Fernando Gomes achou que já tinha feito tanto pelo nosso futebol que também o podia prejudicar. Assim, desejou felicidades a Pedro Proença e, depois, enviou uma carta às outras federações a dizer que não o apoiava na eleição para o Comité Executivo da UEFA. Depois dele, o deserto.
Uma explicação para isto? Disse Gomes que Proença não respeitou o seu legado. Quer dizer: se alguém não é competente para distinguir as nossas virtudes é pouco provável que seja capaz de fazer seja o que for. No entanto, sabe-se que a disputa Gomes-Proença já vinha de trás, diz-se que por causa da distribuição desigual do dinheiro das apostas. A Federação recebeu 220 milhões, só de 2015 a 2023, enquanto a Liga, no mesmo período, recebeu 76,2 milhões.

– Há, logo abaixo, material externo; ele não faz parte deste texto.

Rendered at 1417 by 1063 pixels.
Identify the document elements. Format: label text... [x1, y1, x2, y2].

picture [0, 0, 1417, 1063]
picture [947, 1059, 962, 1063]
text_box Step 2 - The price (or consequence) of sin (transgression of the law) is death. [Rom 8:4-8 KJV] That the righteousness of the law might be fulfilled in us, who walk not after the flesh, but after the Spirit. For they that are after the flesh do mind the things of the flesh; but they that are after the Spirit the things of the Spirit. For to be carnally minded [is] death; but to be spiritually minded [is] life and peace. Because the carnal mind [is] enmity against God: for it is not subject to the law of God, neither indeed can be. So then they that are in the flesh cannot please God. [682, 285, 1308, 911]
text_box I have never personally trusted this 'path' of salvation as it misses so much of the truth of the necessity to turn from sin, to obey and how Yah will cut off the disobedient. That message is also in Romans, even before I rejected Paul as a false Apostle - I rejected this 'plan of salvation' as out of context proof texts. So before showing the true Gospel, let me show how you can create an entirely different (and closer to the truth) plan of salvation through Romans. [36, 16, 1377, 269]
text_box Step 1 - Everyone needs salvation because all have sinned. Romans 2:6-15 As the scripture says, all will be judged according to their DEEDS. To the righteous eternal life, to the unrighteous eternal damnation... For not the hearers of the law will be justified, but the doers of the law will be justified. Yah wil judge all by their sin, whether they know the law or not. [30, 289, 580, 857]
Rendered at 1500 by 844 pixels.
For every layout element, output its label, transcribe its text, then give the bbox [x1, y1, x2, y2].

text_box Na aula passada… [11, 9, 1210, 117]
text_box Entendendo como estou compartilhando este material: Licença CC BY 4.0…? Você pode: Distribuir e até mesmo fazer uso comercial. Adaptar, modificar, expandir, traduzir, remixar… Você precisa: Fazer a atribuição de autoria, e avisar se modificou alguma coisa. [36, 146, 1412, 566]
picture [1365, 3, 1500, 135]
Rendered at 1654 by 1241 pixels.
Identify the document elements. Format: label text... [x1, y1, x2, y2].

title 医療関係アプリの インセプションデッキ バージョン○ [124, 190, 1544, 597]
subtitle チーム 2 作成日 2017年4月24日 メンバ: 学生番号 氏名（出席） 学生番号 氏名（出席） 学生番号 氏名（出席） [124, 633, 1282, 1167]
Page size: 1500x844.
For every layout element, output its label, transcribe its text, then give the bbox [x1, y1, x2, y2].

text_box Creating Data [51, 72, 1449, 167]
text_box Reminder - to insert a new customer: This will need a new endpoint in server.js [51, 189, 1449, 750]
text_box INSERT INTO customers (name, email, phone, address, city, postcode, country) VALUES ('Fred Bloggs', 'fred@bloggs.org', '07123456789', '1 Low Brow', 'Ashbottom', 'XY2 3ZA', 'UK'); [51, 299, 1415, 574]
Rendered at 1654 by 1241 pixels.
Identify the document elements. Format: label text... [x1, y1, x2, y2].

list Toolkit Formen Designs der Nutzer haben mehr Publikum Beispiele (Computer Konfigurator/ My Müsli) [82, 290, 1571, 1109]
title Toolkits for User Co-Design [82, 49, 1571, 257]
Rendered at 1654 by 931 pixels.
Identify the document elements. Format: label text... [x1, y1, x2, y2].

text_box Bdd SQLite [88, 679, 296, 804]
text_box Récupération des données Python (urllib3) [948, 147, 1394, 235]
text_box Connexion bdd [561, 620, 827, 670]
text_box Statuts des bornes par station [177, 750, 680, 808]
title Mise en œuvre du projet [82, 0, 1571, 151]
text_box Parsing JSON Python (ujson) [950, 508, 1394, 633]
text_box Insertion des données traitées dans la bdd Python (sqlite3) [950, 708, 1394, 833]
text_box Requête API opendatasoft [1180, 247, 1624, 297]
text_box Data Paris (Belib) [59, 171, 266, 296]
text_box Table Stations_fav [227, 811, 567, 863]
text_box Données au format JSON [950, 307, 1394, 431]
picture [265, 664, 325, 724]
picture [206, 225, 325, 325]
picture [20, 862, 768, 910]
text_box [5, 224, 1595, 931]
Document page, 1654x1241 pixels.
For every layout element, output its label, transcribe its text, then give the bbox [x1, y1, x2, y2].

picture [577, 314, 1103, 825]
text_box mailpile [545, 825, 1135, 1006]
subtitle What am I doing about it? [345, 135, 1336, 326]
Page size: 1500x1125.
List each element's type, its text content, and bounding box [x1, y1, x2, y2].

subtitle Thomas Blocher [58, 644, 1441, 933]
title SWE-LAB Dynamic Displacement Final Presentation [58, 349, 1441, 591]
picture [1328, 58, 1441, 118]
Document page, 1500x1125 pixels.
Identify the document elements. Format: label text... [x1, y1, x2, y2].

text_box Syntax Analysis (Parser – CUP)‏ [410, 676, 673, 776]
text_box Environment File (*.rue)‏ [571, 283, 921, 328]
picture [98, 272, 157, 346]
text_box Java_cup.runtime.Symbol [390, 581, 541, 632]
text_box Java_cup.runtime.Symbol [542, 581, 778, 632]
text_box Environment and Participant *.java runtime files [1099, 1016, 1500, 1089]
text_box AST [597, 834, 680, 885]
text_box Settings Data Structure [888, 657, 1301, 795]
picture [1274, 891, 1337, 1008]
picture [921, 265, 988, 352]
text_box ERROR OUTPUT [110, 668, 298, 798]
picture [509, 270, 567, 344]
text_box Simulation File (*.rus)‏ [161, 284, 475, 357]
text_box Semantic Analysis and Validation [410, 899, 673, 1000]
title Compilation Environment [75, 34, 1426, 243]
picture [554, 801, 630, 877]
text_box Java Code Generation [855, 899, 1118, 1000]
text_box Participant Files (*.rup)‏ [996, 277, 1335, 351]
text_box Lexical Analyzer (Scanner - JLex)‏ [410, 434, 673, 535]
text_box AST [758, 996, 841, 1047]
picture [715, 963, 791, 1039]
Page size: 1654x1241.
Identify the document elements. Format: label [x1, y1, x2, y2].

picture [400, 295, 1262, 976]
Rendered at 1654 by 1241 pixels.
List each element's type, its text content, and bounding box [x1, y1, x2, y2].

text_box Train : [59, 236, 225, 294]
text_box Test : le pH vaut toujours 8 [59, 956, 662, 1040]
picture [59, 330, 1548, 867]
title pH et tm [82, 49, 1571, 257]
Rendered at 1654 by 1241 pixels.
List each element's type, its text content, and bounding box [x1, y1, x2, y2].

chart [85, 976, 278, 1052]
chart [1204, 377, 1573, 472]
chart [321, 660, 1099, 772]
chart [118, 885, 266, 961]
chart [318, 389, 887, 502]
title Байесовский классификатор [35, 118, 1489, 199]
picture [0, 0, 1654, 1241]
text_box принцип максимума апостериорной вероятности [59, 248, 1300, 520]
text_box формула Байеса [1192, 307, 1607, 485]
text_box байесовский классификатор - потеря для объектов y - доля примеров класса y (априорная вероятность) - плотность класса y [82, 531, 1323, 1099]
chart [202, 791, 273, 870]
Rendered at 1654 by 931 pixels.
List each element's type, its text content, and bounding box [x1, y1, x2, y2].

E quando se olha para estes números percebe-se que a construção da Cidade do Futebol, a jóia do legado de Fernando Gomes, não foi propriamente um acto heróico. Aliás, o canal 11, essa extravagância de novo-rico, é um sinal da abundância de dinheiro.
Quanto ao legado desportivo, até os cegos viram que o Euro’2016 nos caiu do céu. Foi mais um golpe de sorte, um alinhamento astral, do que outra coisa. A nossa participação nos euros e mundiais que se seguiram, com equipas muito melhores, mas já sem a roda da fortuna a nosso favor, foram grandes ou relativos fiascos. Aliás, a adoração da vaca sagrada Cristiano Ronaldo, que é também um escusado modo de servilismo, tem sido um empecilho à construção de uma equipa mais competitiva. E também faz parte de tal legado o contrato com o selecionador Fernando Santos, uma habilidade manhosa para fugir aos impostos, o processo da venda da antiga sede, que a PJ está a investigar, por alguma razão, e a invenção da Liga Conferência, que só serviu para nos abater no ranking, por falta de classes médias à altura, com holandeses e belgas, que as têm, a aproveitarem largamente o favor.
Fernando Gomes acha que deixou um legado tão grandioso que todos lhe devemos imenso, e não lhe pagamos. Foi do alto dessa burra que ele bloqueou Proença, um gesto gratuito que só é perceptível à luz do irredutível narcisismo que caracteriza o nosso tempo. Diz-se que é a epidemia do sec. XXI. Passou de transtorno, como ainda lhe chamam, a virtude e é hoje, mais do que um apelo, um imperativo, uma palavra de ordem: “Narcisa-te!” E era importante termos um lugar naquele comité da UEFA? Claro que sim, mas não tanto como se tem dito. O pior terá sido a imagem transmitida, de fragmentação e amadorismo, isto é, de república das bananas. Mais importante é o que não existe: uma união geral de esforços. Por um lado, temos dirigentes que põem egos à frente do interesse geral. Por outro, temos um conjunto de tribos dispersas e radicadas em si mesmas, incapazes de perceberem que há uma matéria de interesse comum que exige uma acção conjunta. É esse tribalismo, essa inconsciência tranquila a que Villas-Boas chamou “paz podre” que nos está a tolher e a atrasar, talvez irreversivelmente, no contexto internacional.